“沈从谦,能听到我的声音吗?”
“嗯,可以。”
“身体有没有哪里觉得紧绷、疼痛?右手如果有不适感,随时告诉我。”
“还好,习惯了。”
“很好,现在,你离开现在的房间,往前走。每向前一步,时间就往前倒退一年。慢慢走,不用急。”
“停了下来了对不对?现在看一看,你现在大概几岁?”
低头,隐约能看见自己沾着泥土的脚。
“……六七岁?”
“很好,现在试着告诉我,你此刻身处什么地方?能看见光吗?”
“黑暗。锁在一个房间里。”
“那周围有什么人?能听见声音吗?”
“没有人。”
“没有人?你确定吗?再仔细看一看,门口会不会有人?”
“没有人。她出去打麻将了,把我锁在这里,不知道出去多久了。”
“那你现在饿不饿?想不想吃东西?”
“饿。胃里烧得慌,什么都没有,只有那个保姆放在角落里发霉的面包。”
“……那你想见到谁?现在心里最想见到谁?”
“……”
小小的、散发着柔光的一团不明物体逐渐靠近。
不是你,乖一点,到我身后来。
“沈从谦,不要逃避问题,你现在心里最想见到谁?”
“……母亲。
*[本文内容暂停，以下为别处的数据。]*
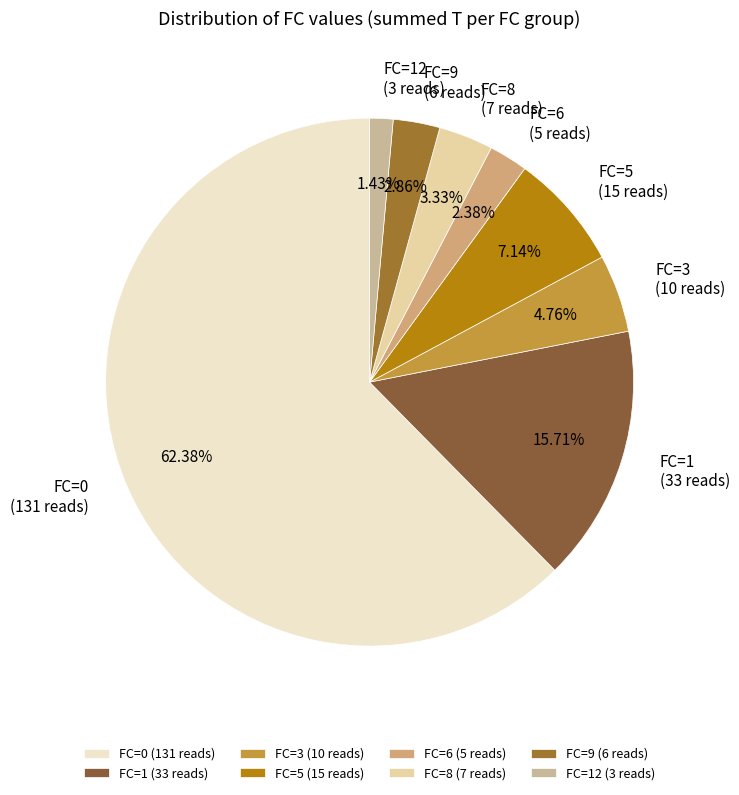

Do FC=8 (7 reads) and FC=9 (6 reads) together represent more than half of the pie?

No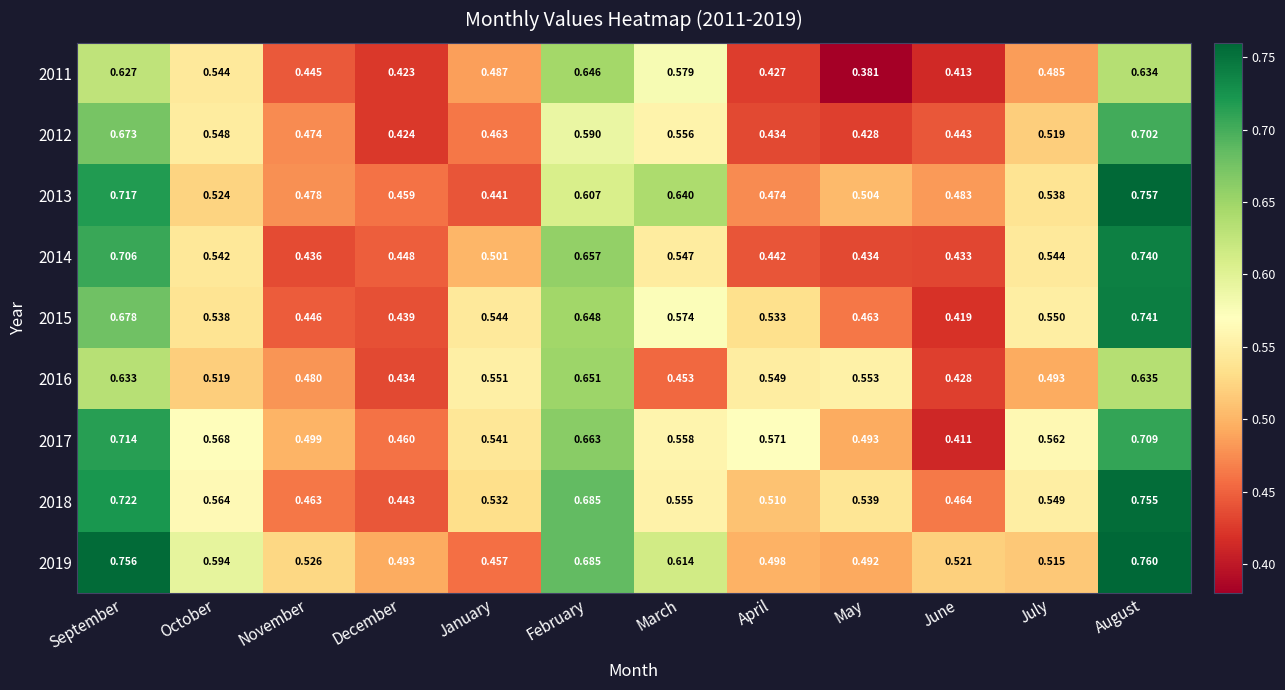

Which series changed the most between September and June?

2017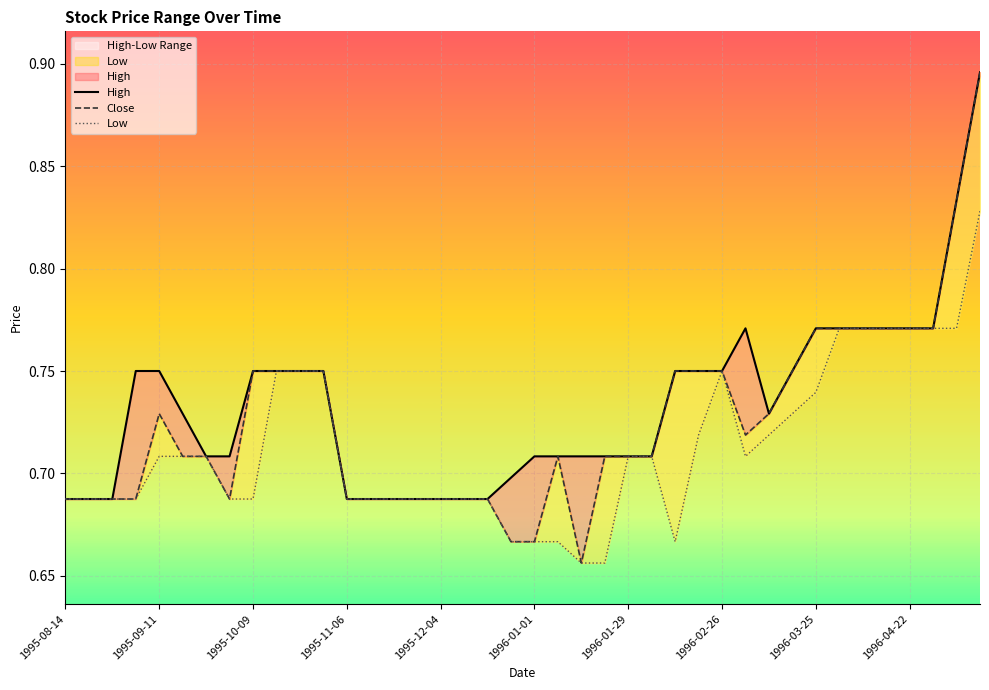

True or false: High and Close intersect in this chart.

False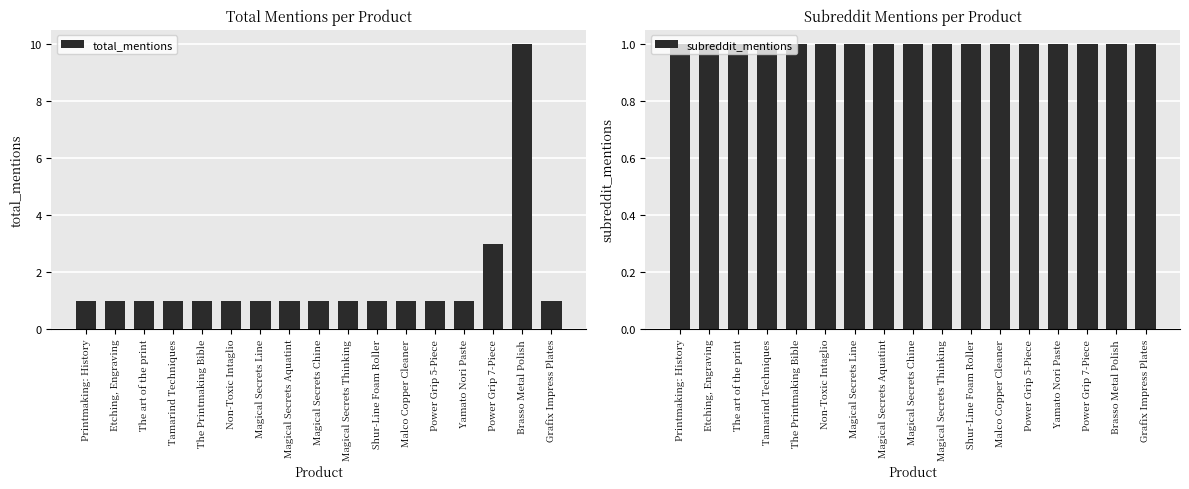

List the series in order of their overall mean, lowest first.

subreddit_mentions, total_mentions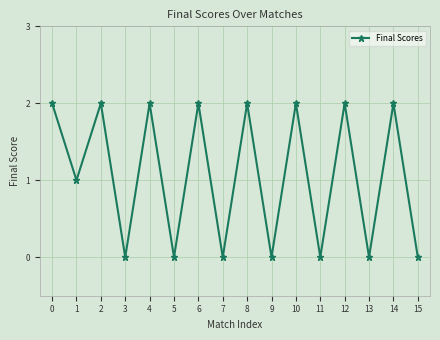

The value at 15 is 0. True or false?

True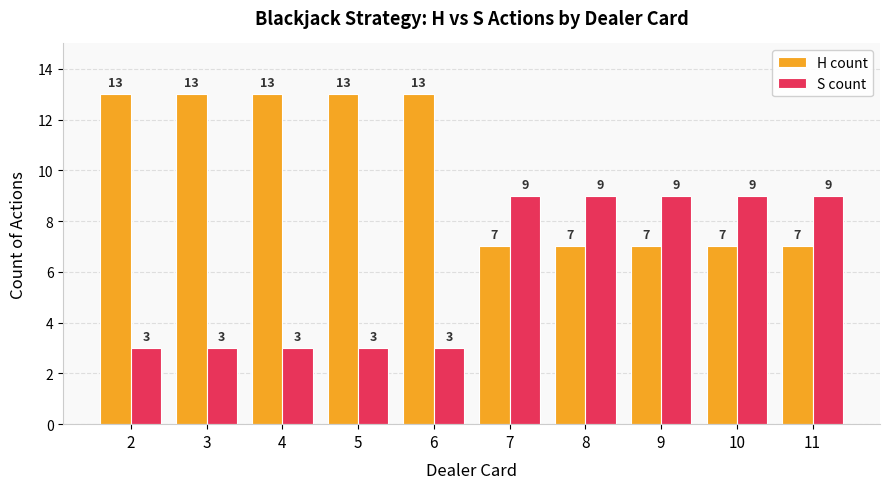

Is it true that S count equals 15 at 9?

False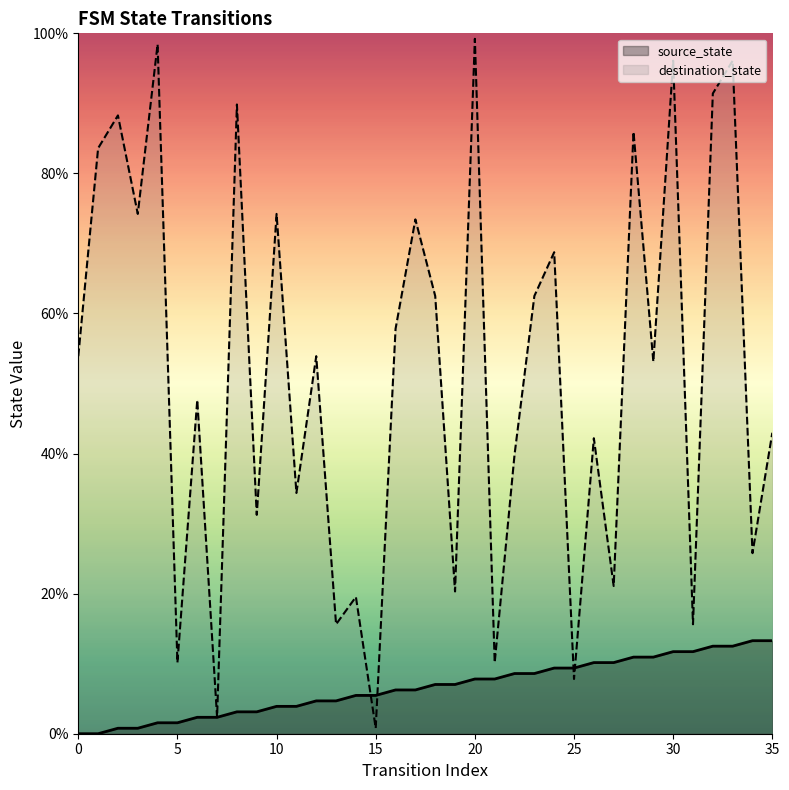

At 28, list the series in order from largest to smallest.

destination_state, source_state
或许,父亲。”
“如果现在你站在他们面前,你要对他们说什么?告诉他们好不好?”
死寂。
“我会杀了你们。”
那股压了二十多年的恨突然翻上来,几乎要把心脏烧穿。
“沈从谦,清醒一点!”
“这里是诊疗室,你现在在二十二楼,我是袁诗澜,回来!”
沈从谦猛地睁开眼,又被灯光刺得眯起,胸口剧烈起伏,右手突然疼得厉害。
“你每次都卡在这儿。”
袁诗澜拿了毛巾递过来,无奈又心疼:“为什么不肯说你心里真正想见的人?我知道不是你父母,你根本不想见他们。”